*JOB ITEM*
Copy out the text of all the records below, substituting "muçarela" for every "mussarela" and changing nothing else. Leave the pictures out of your answer.

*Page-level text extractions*
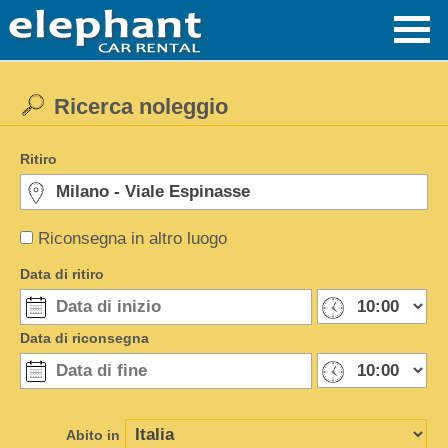
Ricerca noleggio
Ritiro
Riconsegna in altro luogo
Data di ritiro
Data di riconsegna
Abito in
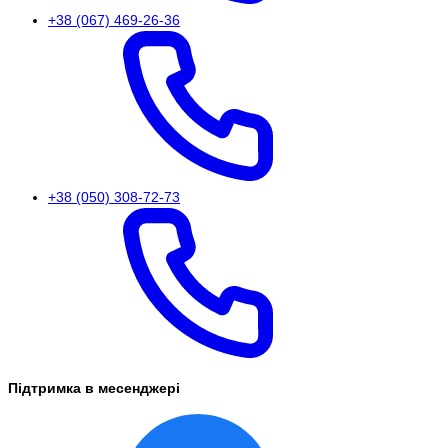
+38 (067) 469-26-36
+38 (050) 308-72-73
Підтримка в месенджері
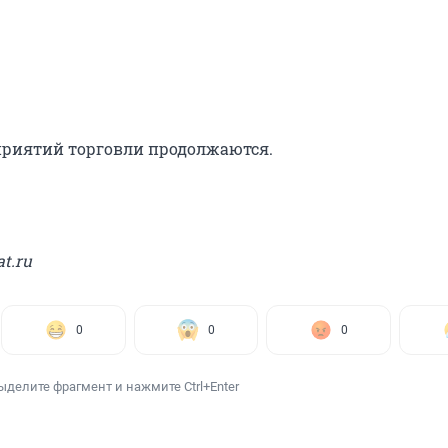
риятий торговли продолжаются.
t.ru
0
0
0
ыделите фрагмент и нажмите Ctrl+Enter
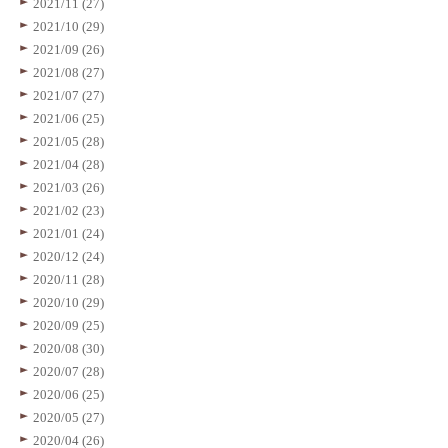
2021/11 (27)
2021/10 (29)
2021/09 (26)
2021/08 (27)
2021/07 (27)
2021/06 (25)
2021/05 (28)
2021/04 (28)
2021/03 (26)
2021/02 (23)
2021/01 (24)
2020/12 (24)
2020/11 (28)
2020/10 (29)
2020/09 (25)
2020/08 (30)
2020/07 (28)
2020/06 (25)
2020/05 (27)
2020/04 (26)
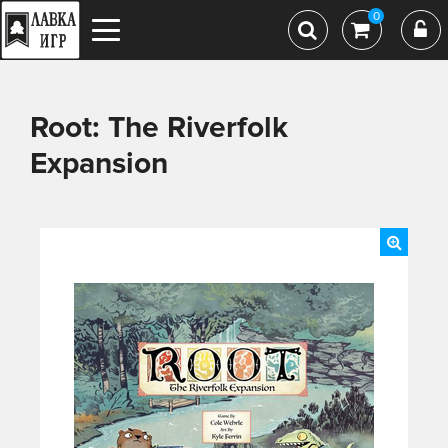
0
Root: The Riverfolk
Expansion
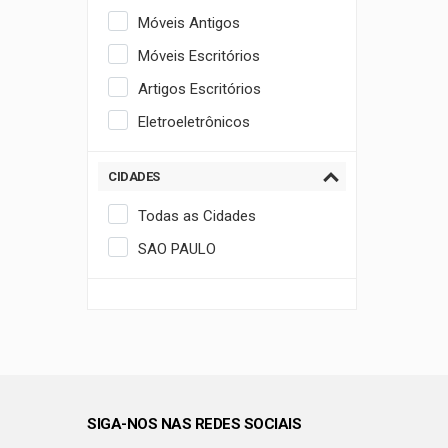
Móveis Antigos
Móveis Escritórios
Artigos Escritórios
Eletroeletrônicos
CIDADES
Todas as Cidades
SAO PAULO
SIGA-NOS NAS REDES SOCIAIS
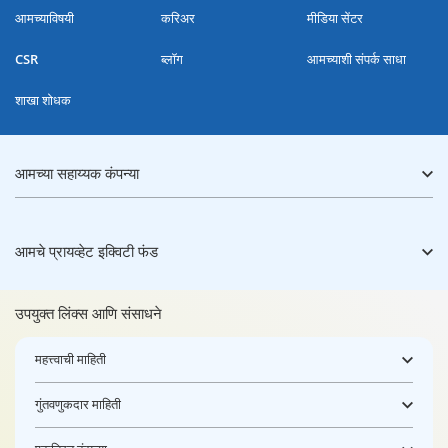
आमच्याविषयी
करिअर
मीडिया सेंटर
CSR
ब्लॉग
आमच्याशी संपर्क साधा
शाखा शोधक
आमच्या सहाय्यक कंपन्या
आमचे प्रायव्हेट इक्विटी फंड
उपयुक्त लिंक्स आणि संसाधने
महत्त्वाची माहिती
गुंतवणुकदार माहिती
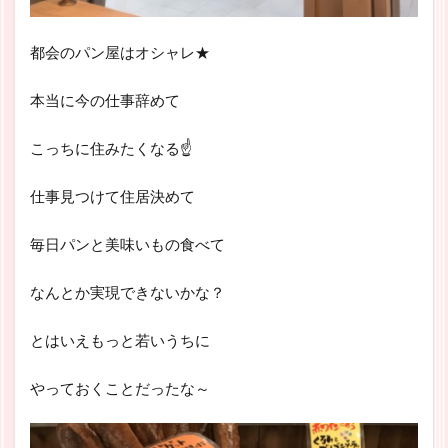
都会のパン屋はオシャレ★
本当に今の仕事辞めて
こっちに住みたくなる☝
仕事見つけて住居決めて
毎日パンと美味いもの食べて
なんとか実現できないかな？
とはいえもっと若いうちに
やっておくことだったな～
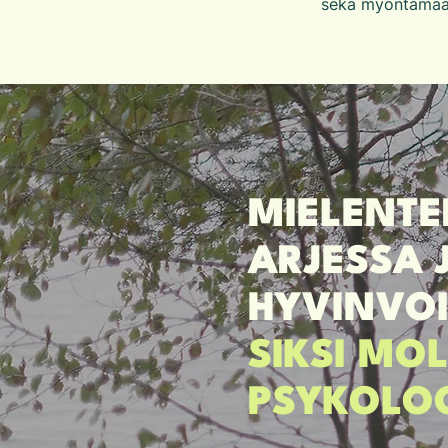
sekä myöntämään
MIELENTE
ARJESSA 
HYVINVOI
SIKSI MO
PSYKOLO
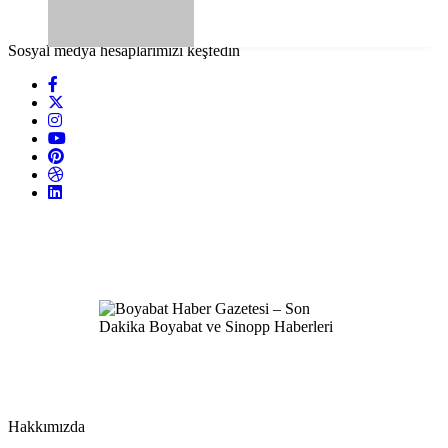
Sosyal medya hesaplarımızı keşfedin
Hakkımızda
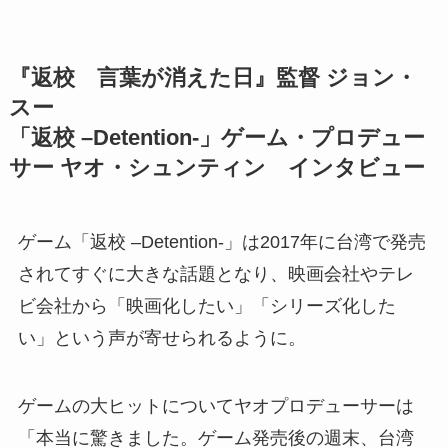
『返校 言葉が消えた日』監督 ジョン・
スー
「返校
–Detention-
」ゲーム・プロデュー
サー ヤオ・シュンティン インタビュー
ゲーム「返校 –Detention-」は2017年に台湾で発売
されてすぐに大きな話題となり、映画会社やテレ
ビ会社から「映画化したい」「シリーズ化した
い」という声が寄せられるように。
ゲームの大ヒットについてヤオプロデューサーは
「本当に驚きました。ゲーム発売後の週末、台湾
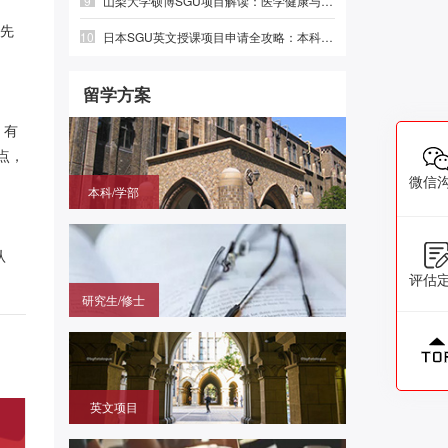
9
山梨大学硕博SGU项目解读：医学健康与绿色光电，英语直申
以先
10
日本SGU英文授课项目申请全攻略：本科、硕士时间线与避坑指南
留学方案
，有
点，
微信
本科/学部
国内高中毕业，需赴日参加留学生考试（EJU)，再
申请目标大学
认
评估
研究生/修士
无需笔试，在国内通过申请的方式拿到进入日本大学
研究科就读的offer
英文项目
（SGU/G30）无需日语，在国内用英语成绩直申日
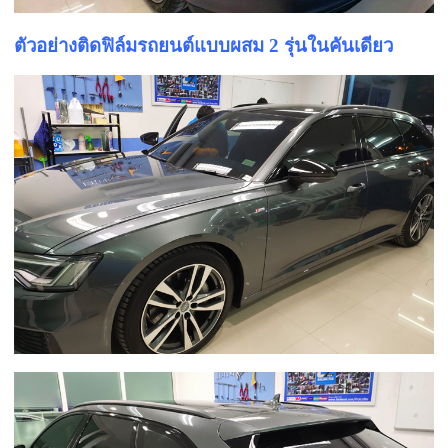
ตัวอย่างติดฟิล์มรถยนต์แบบผสม 2 รุ่นในคันเดียว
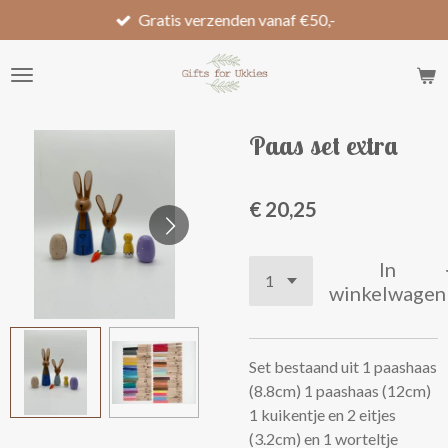
Gratis verzenden vanaf €50,-
Ga
direct
naar
de
hoofdinhoud
Paas set extra
€ 20,25
In
winkelwagen
Set bestaand uit 1 paashaas
(8.8cm) 1 paashaas (12cm)
1 kuikentje en 2 eitjes
(3.2cm) en 1 worteltje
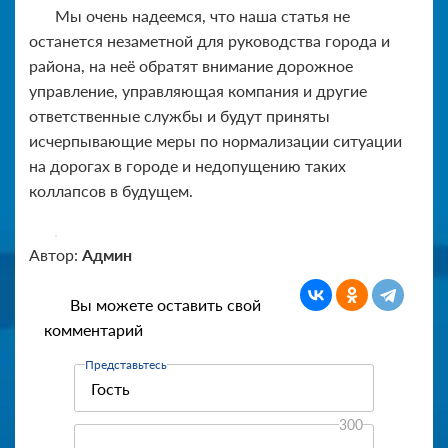
Мы очень надеемся, что наша статья не
останется незаметной для руководства города и
района, на неё обратят внимание дорожное
управление, управляющая компания и другие
ответственные службы и будут приняты
исчерпывающие меры по нормализации ситуации
на дорогах в городе и недопущению таких
коллапсов в будущем.
Автор:
Админ
Вы можете оставить свой
комментарий
Представьтесь
300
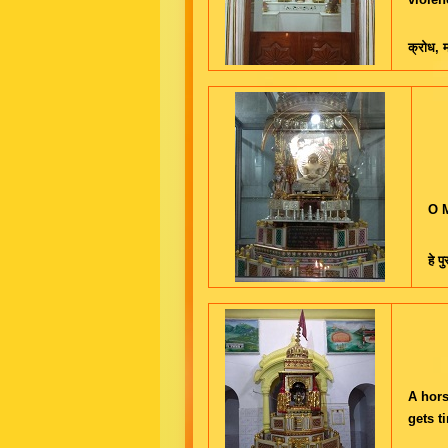
क्रोध, म
O M
हे प
A hors
gets t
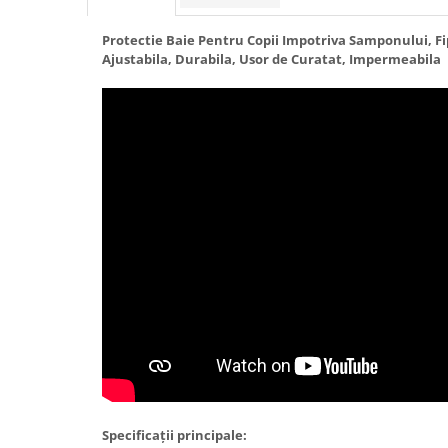
Granulatoare
Mori pentru cereale
Protectie Baie Pentru Copii Impotriva Samponului, F
Ajustabila, Durabila, Usor de Curatat, Impermeabila
Mori pentru fructe si legume
Mori pentru furaje
Mori pentru furaje si resturi
vegetale
Motoare granulatoare
Piese si accesorii mori
Tocatoare furaje si crengi
Tocatoare furaje
Consumabile si acesorii tocatoare
Tocatoare crengi
Motocoase, Trimmere si Masini de
tuns gazon
Motocositori cu motoare 2T
Trimmere electrice
Masini de tuns gazon pe benzina
Specificații principale:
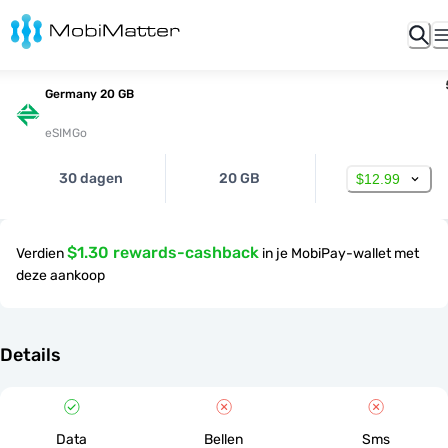
Germany 20 GB
eSIMGo
30 dagen
20 GB
$12.99
$1.30 rewards-cashback
Verdien
in je MobiPay-wallet met
deze aankoop
Details
Data
Bellen
Sms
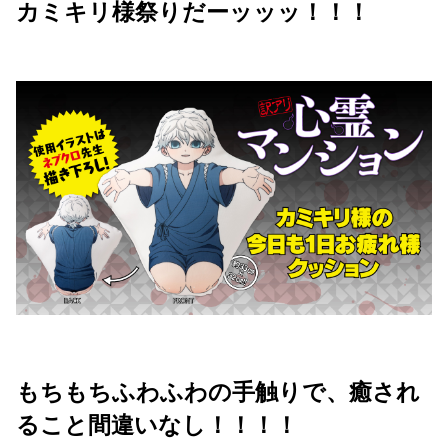
カミキリ様祭りだーッッッ！！！
もちもちふわふわの手触りで、癒され
ること間違いなし！！！！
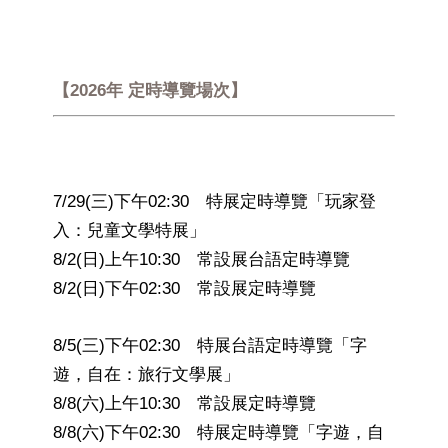
【2026年 定時導覽場次】
7/29(三)下午02:30 特展定時導覽「玩家登
入：兒童文學特展」
8/2(日)上午10:30 常設展台語定時導覽
8/2(日)下午02:30 常設展定時導覽
8/5(三)下午02:30 特展台語定時導覽「字
遊，自在：旅行文學展」
8/8(六)上午10:30 常設展定時導覽
8/8(六)下午02:30 特展定時導覽「字遊，自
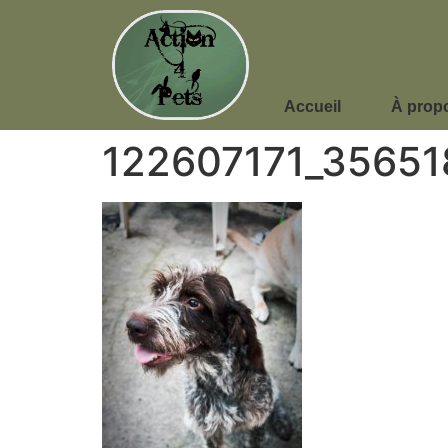
Accueil
À prop
122607171_3565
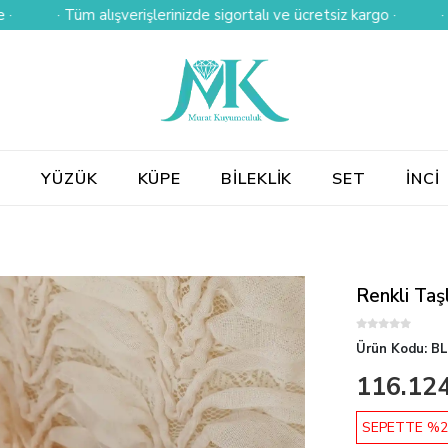
· Tüm alışverişlerinizde sigortalı ve ücretsiz kargo ·
· Kredi ka
E
YÜZÜK
KÜPE
BİLEKLİK
SET
İNCİ
Renkli Taşl
Ürün Kodu:
BL
116.124
SEPETTE %2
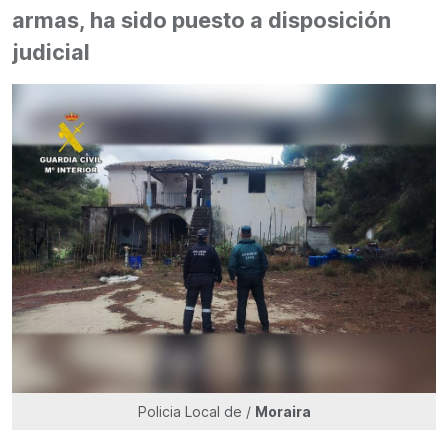
armas, ha sido puesto a disposición
judicial
Policia Local de /
Moraira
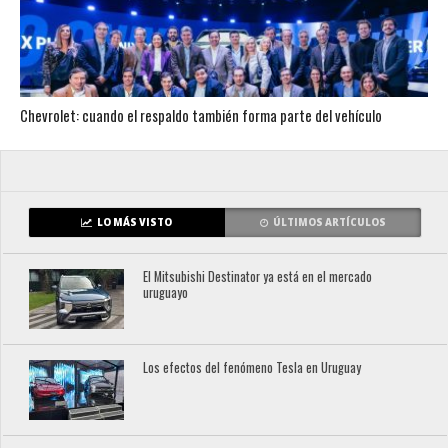
Chevrolet: cuando el respaldo también forma parte del vehículo
LO MÁS VISTO
ÚLTIMOS ARTÍCULOS
El Mitsubishi Destinator ya está en el mercado
uruguayo
Los efectos del fenómeno Tesla en Uruguay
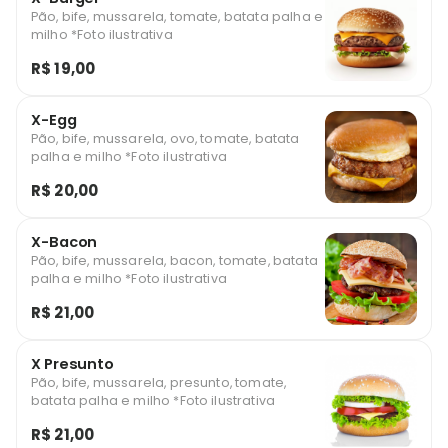
Pão, bife, mussarela, tomate, batata palha e
milho *Foto ilustrativa
R$ 19,00
X-Egg
Pão, bife, mussarela, ovo, tomate, batata
palha e milho *Foto ilustrativa
R$ 20,00
X-Bacon
Pão, bife, mussarela, bacon, tomate, batata
palha e milho *Foto ilustrativa
R$ 21,00
X Presunto
Pão, bife, mussarela, presunto, tomate,
batata palha e milho *Foto ilustrativa
R$ 21,00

*ANSWER TO THIS TASK*
Ricerca noleggio
Ritiro
Riconsegna in altro luogo
Data di ritiro
Data di riconsegna
Abito in
+38 (067) 469-26-36
+38 (050) 308-72-73
Підтримка в месенджері
риятий торговли продолжаются.
t.ru
0
0
0
ыделите фрагмент и нажмите Ctrl+Enter
2021/11 (27)
2021/10 (29)
2021/09 (26)
2021/08 (27)
2021/07 (27)
2021/06 (25)
2021/05 (28)
2021/04 (28)
2021/03 (26)
2021/02 (23)
2021/01 (24)
2020/12 (24)
2020/11 (28)
2020/10 (29)
2020/09 (25)
2020/08 (30)
2020/07 (28)
2020/06 (25)
2020/05 (27)
2020/04 (26)
0
Root: The Riverfolk
Expansion
Móveis Antigos
Móveis Escritórios
Artigos Escritórios
Eletroeletrônicos
CIDADES
Todas as Cidades
SAO PAULO
SIGA-NOS NAS REDES SOCIAIS
आमच्याविषयी
करिअर
मीडिया सेंटर
CSR
ब्लॉग
आमच्याशी संपर्क साधा
शाखा शोधक
आमच्या सहाय्यक कंपन्या
आमचे प्रायव्हेट इक्विटी फंड
उपयुक्त लिंक्स आणि संसाधने
महत्त्वाची माहिती
गुंतवणुकदार माहिती
都会のパン屋はオシャレ★
本当に今の仕事辞めて
こっちに住みたくなる☝
仕事見つけて住居決めて
毎日パンと美味いもの食べて
なんとか実現できないかな？
とはいえもっと若いうちに
やっておくことだったな～
sekä myöntämään
MIELENTE
ARJESSA 
HYVINVOI
SIKSI MO
PSYKOLO
Sosyal medya hesaplarımızı keşfedin
Hakkımızda
『返校 言葉が消えた日』監督 ジョン・
スー
「返校
–Detention-
」ゲーム・プロデュー
サー ヤオ・シュンティン インタビュー
ゲーム「返校 –Detention-」は2017年に台湾で発売
されてすぐに大きな話題となり、映画会社やテレ
ビ会社から「映画化したい」「シリーズ化した
い」という声が寄せられるように。
ゲームの大ヒットについてヤオプロデューサーは
「本当に驚きました。ゲーム発売後の週末、台湾
9
山梨大学硕博SGU项目解读：医学健康与绿色光电，英语直申
以先
10
日本SGU英文授课项目申请全攻略：本科、硕士时间线与避坑指南
留学方案
，有
点，
微信
本科/学部
国内高中毕业，需赴日参加留学生考试（EJU)，再
申请目标大学
认
评估
研究生/修士
无需笔试，在国内通过申请的方式拿到进入日本大学
研究科就读的offer
英文项目
（SGU/G30）无需日语，在国内用英语成绩直申日
ตัวอย่างติดฟิล์มรถยนต์แบบผสม 2 รุ่นในคันเดียว
Gratis verzenden vanaf €50,-
Ga
direct
naar
de
hoofdinhoud
Paas set extra
€ 20,25
In
winkelwagen
Set bestaand uit 1 paashaas
(8.8cm) 1 paashaas (12cm)
1 kuikentje en 2 eitjes
(3.2cm) en 1 worteltje
Мы очень надеемся, что наша статья не
останется незаметной для руководства города и
района, на неё обратят внимание дорожное
управление, управляющая компания и другие
ответственные службы и будут приняты
исчерпывающие меры по нормализации ситуации
на дорогах в городе и недопущению таких
коллапсов в будущем.
Автор:
Админ
Вы можете оставить свой
комментарий
Представьтесь
300
क्रोध, म
O M
हे प
A hors
gets t
Granulatoare
Mori pentru cereale
Protectie Baie Pentru Copii Impotriva Samponului, F
Ajustabila, Durabila, Usor de Curatat, Impermeabila
Mori pentru fructe si legume
Mori pentru furaje
Mori pentru furaje si resturi
vegetale
Motoare granulatoare
Piese si accesorii mori
Tocatoare furaje si crengi
Tocatoare furaje
Consumabile si acesorii tocatoare
Tocatoare crengi
Motocoase, Trimmere si Masini de
tuns gazon
Motocositori cu motoare 2T
Trimmere electrice
Masini de tuns gazon pe benzina
Specificații principale:
Germany 20 GB
eSIMGo
30 dagen
20 GB
$12.99
$1.30 rewards-cashback
Verdien
in je MobiPay-wallet met
deze aankoop
Details
Data
Bellen
Sms
カミキリ様祭りだーッッッ！！！
もちもちふわふわの手触りで、癒され
ること間違いなし！！！！
【2026年 定時導覽場次】
7/29(三)下午02:30 特展定時導覽「玩家登
入：兒童文學特展」
8/2(日)上午10:30 常設展台語定時導覽
8/2(日)下午02:30 常設展定時導覽
8/5(三)下午02:30 特展台語定時導覽「字
遊，自在：旅行文學展」
8/8(六)上午10:30 常設展定時導覽
8/8(六)下午02:30 特展定時導覽「字遊，自
Accueil
À prop
122607171_3565
· Tüm alışverişlerinizde sigortalı ve ücretsiz kargo ·
· Kredi ka
E
YÜZÜK
KÜPE
BİLEKLİK
SET
İNCİ
Renkli Taşl
Ürün Kodu:
BL
116.124
SEPETTE %2
armas, ha sido puesto a disposición
judicial
Policia Local de /
Moraira
Chevrolet: cuando el respaldo también forma parte del vehículo
LO MÁS VISTO
ÚLTIMOS ARTÍCULOS
El Mitsubishi Destinator ya está en el mercado
uruguayo
Los efectos del fenómeno Tesla en Uruguay
Pão, bife, muçarela, tomate, batata palha e
milho *Foto ilustrativa
R$ 19,00
X-Egg
Pão, bife, muçarela, ovo, tomate, batata
palha e milho *Foto ilustrativa
R$ 20,00
X-Bacon
Pão, bife, muçarela, bacon, tomate, batata
palha e milho *Foto ilustrativa
R$ 21,00
X Presunto
Pão, bife, muçarela, presunto, tomate,
batata palha e milho *Foto ilustrativa
R$ 21,00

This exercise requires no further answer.